From sleeping on the office floor to a £1.5m business

Gareth Smyth, left, and Craig Graham

Law students Gareth Smyth and Craig Graham slept on their tiny office floor and used their student loans to get their fledgling business off the ground in 2011.

Now, specialist high street estate agent for businesses Hilton Smythe, based in Bolton, is a £1.5m turnover outfit and is aiming to quadruple its performance by handling up to 800 completions by 2020, and to benefit from regeneration £1bn of its home town.

The company wheels and deals in small businesses like cafes, fish and chip shops and a growing pubs market, and is on target for 300 completions this year

Currently, the company headquartered in the town’s Wood Street conservation area boasts a headcount of 46 and has finance director Phil Maguire also on board.

“The first 12 months was very difficult,” said 29-year-old Smyth, who used his surname in the company title, but added the ‘e’ to make it sound less like the name ‘Smith’ when pronounced.

“We slept on the office floor, mainly to get the work done and delved into our student loans and ran up overdrafts.
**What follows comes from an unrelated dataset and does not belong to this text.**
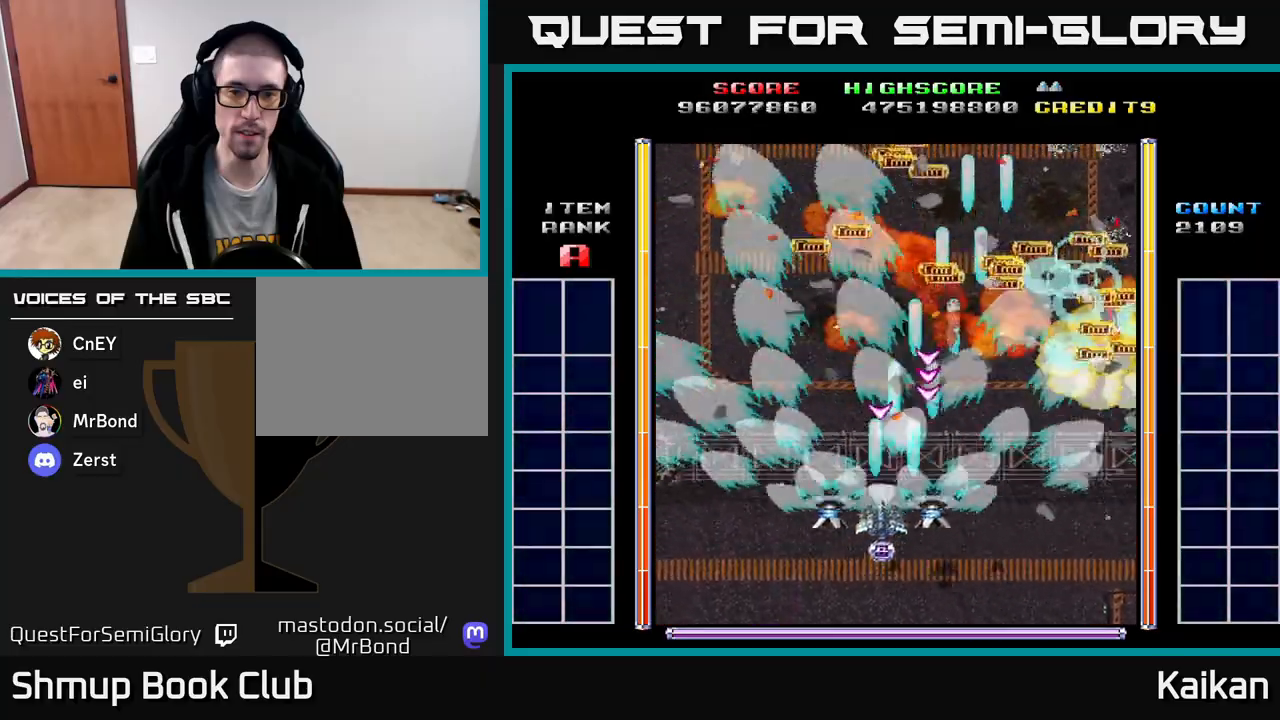
{"buttons": ["A", "DPAD_UP", "DPAD_RIGHT"], "left_stick": "center", "events": [[350, "DPAD_LEFT", "up"], [367, "DPAD_UP", "up"], [383, "DPAD_RIGHT", "down"], [500, "DPAD_UP", "down"]]}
“In our first year we turned over £60,000. After launching the company we occupied five different offices at the Evans Business Centre on Manchester Road in Bolton, before moving here.”

Four years ago Hilton Smythe invested more than £250,000 buying and renovating their offices at 20 Wood Street.
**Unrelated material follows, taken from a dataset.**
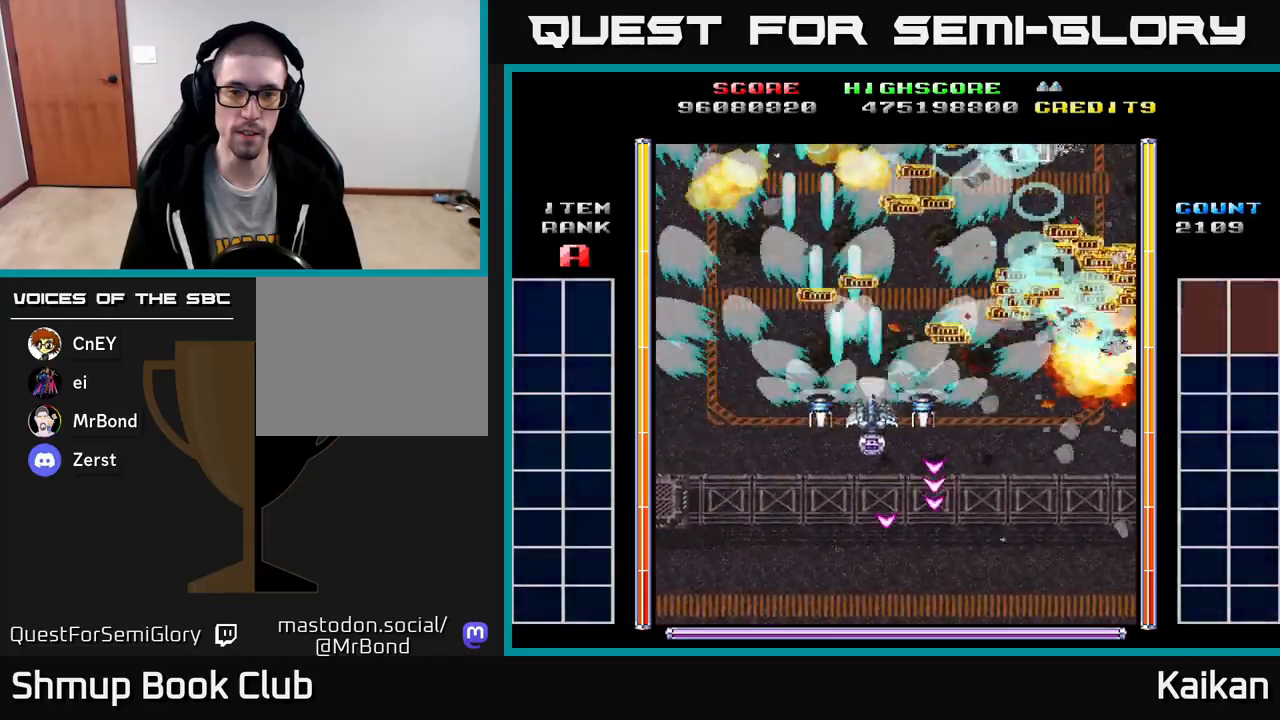
{"buttons": ["DPAD_RIGHT"], "left_stick": "center", "events": [[33, "DPAD_UP", "up"], [117, "DPAD_DOWN", "down"], [267, "DPAD_DOWN", "up"], [450, "A", "up"]]}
Meanwhile, Smyth, Graham and Maguire have not stood still in their quest to grow the company.

Their achievement was recognised recently when Smyth was admitted on to the Goldman Sachs 10,000 small business programme.

His participation in that training has led the company to scrapping up-front fees from sellers of small businesses, which Smyth told TheBusinessDesk stands to cost the company up to £500,000.
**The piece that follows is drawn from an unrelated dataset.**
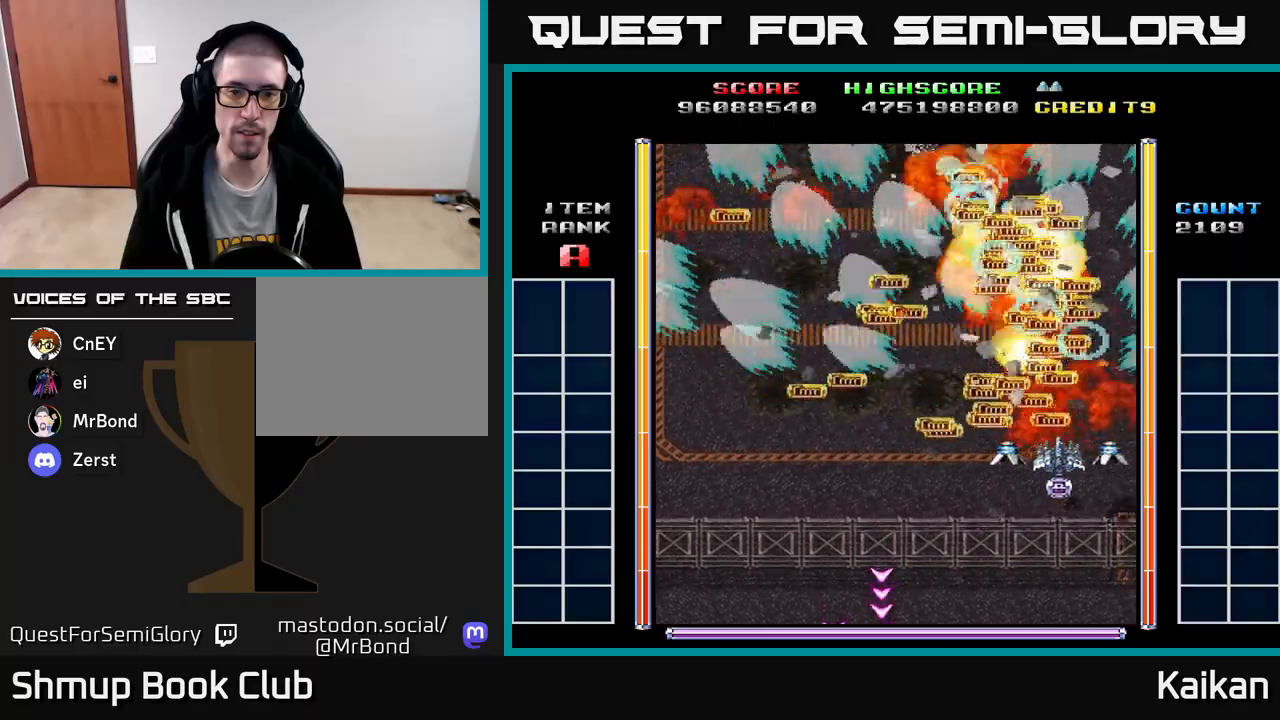
{"buttons": ["DPAD_LEFT"], "left_stick": "center", "events": [[100, "DPAD_RIGHT", "up"], [117, "DPAD_UP", "down"], [133, "DPAD_LEFT", "down"], [417, "DPAD_UP", "up"]]}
“We dropped the fees in April as a result of what I learned on the course, but we are aiming to mitigate this by creating a group of companies, including a financial services arm so we can facilitate lending and borrowing,” said Smyth.

“We have identified a gap in the market. We were the first business in our sector to include legal fees for sellers and we have been copied.”

The company enjoys a selling ratio of up to three in 10 businesses it handles, which is very good for the sector. It recently celebrated its record month (in March) with 49 transactions.

“We’re on the verge of selling two businesses a day,” said Smyth.

The ambitious trio have no plans to leave Bolton and in fact focusing on potential opportunities which may emerge as the town embarks on a £1bn regeneration programme which could bring in many community-type small businesses.

“There are lots of boarded up shops at the moment,” said Smyth. “But there is always opportunities in areas in need of regeneration.

“We’re looking forward to seeing what happens in the near future.”